• _EXERCISE DIRECTIONS_
Pictures are to be left out. Return exactly the lines below from the one with "to 31st December" up to and including the one with "have Alzheimer’s disease than men.".

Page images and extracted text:
==================================================
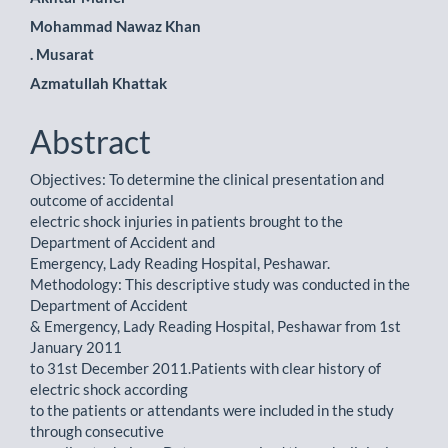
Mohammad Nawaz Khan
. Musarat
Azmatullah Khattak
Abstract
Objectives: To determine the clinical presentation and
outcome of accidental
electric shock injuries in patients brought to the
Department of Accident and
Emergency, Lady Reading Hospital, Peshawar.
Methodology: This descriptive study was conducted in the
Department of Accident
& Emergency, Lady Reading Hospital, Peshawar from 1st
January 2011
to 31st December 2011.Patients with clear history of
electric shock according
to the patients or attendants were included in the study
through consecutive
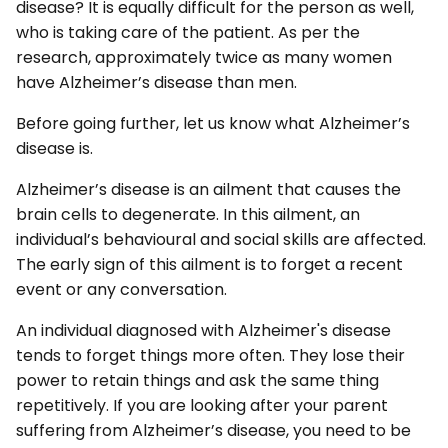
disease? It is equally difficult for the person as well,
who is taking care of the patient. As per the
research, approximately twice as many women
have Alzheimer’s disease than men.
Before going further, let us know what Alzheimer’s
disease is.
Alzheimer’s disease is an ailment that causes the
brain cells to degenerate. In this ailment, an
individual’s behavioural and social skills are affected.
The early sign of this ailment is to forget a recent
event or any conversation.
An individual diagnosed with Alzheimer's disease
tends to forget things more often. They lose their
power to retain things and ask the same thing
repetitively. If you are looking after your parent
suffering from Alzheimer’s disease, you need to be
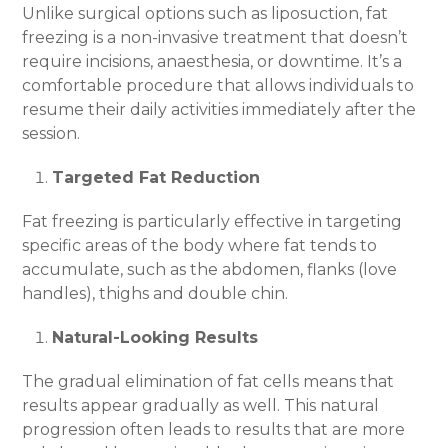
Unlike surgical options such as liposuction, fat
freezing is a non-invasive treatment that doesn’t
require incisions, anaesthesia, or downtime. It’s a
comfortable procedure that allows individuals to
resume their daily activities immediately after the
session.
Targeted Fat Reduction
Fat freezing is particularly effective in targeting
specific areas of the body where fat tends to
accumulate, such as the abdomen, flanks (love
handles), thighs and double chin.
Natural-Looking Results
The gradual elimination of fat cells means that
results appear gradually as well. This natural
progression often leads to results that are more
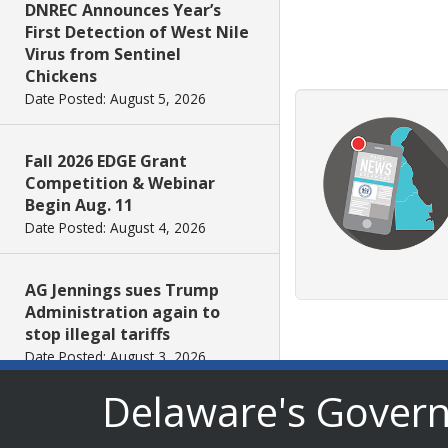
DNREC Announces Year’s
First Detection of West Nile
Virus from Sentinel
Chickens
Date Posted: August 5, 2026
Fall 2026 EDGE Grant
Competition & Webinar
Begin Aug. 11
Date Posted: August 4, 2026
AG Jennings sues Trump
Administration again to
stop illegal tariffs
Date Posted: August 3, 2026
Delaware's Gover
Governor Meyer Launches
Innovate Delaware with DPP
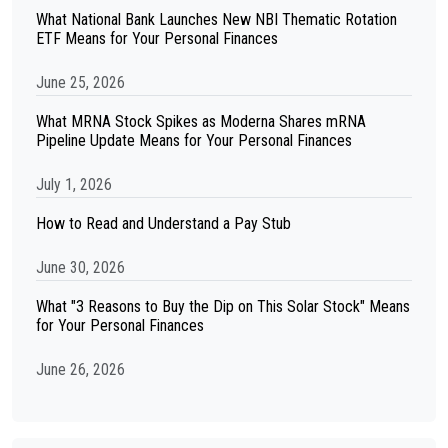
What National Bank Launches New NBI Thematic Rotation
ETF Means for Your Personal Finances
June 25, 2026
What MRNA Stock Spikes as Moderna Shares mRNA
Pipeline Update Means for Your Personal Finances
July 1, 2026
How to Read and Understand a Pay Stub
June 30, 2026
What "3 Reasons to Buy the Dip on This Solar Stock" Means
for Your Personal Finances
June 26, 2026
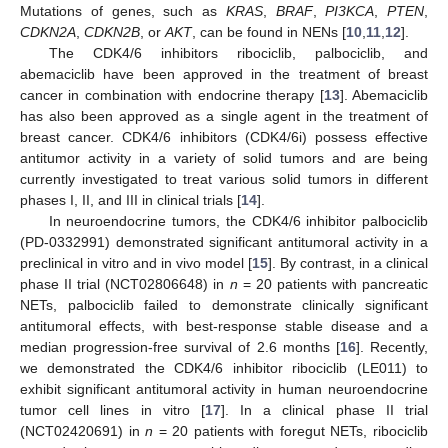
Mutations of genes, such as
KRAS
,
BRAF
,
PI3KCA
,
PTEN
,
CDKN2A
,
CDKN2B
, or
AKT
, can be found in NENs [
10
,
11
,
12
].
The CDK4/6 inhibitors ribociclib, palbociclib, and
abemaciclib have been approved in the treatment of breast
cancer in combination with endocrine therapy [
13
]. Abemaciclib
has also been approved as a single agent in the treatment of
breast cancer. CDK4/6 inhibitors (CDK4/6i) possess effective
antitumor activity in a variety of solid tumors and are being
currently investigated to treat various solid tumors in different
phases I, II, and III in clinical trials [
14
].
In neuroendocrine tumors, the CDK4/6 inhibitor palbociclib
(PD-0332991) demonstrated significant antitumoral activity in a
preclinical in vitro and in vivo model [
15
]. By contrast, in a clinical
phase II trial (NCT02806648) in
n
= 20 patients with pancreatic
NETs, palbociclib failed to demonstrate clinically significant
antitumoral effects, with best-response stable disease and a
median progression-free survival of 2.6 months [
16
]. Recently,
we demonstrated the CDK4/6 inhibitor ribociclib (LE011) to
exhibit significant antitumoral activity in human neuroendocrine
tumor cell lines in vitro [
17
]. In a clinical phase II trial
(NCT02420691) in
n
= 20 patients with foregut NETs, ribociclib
==================================================
• _TASK ANSWER_
to 31st December 2011.Patients with clear history of
electric shock according
to the patients or attendants were included in the study
through consecutive
disease? It is equally difficult for the person as well,
who is taking care of the patient. As per the
research, approximately twice as many women
have Alzheimer’s disease than men.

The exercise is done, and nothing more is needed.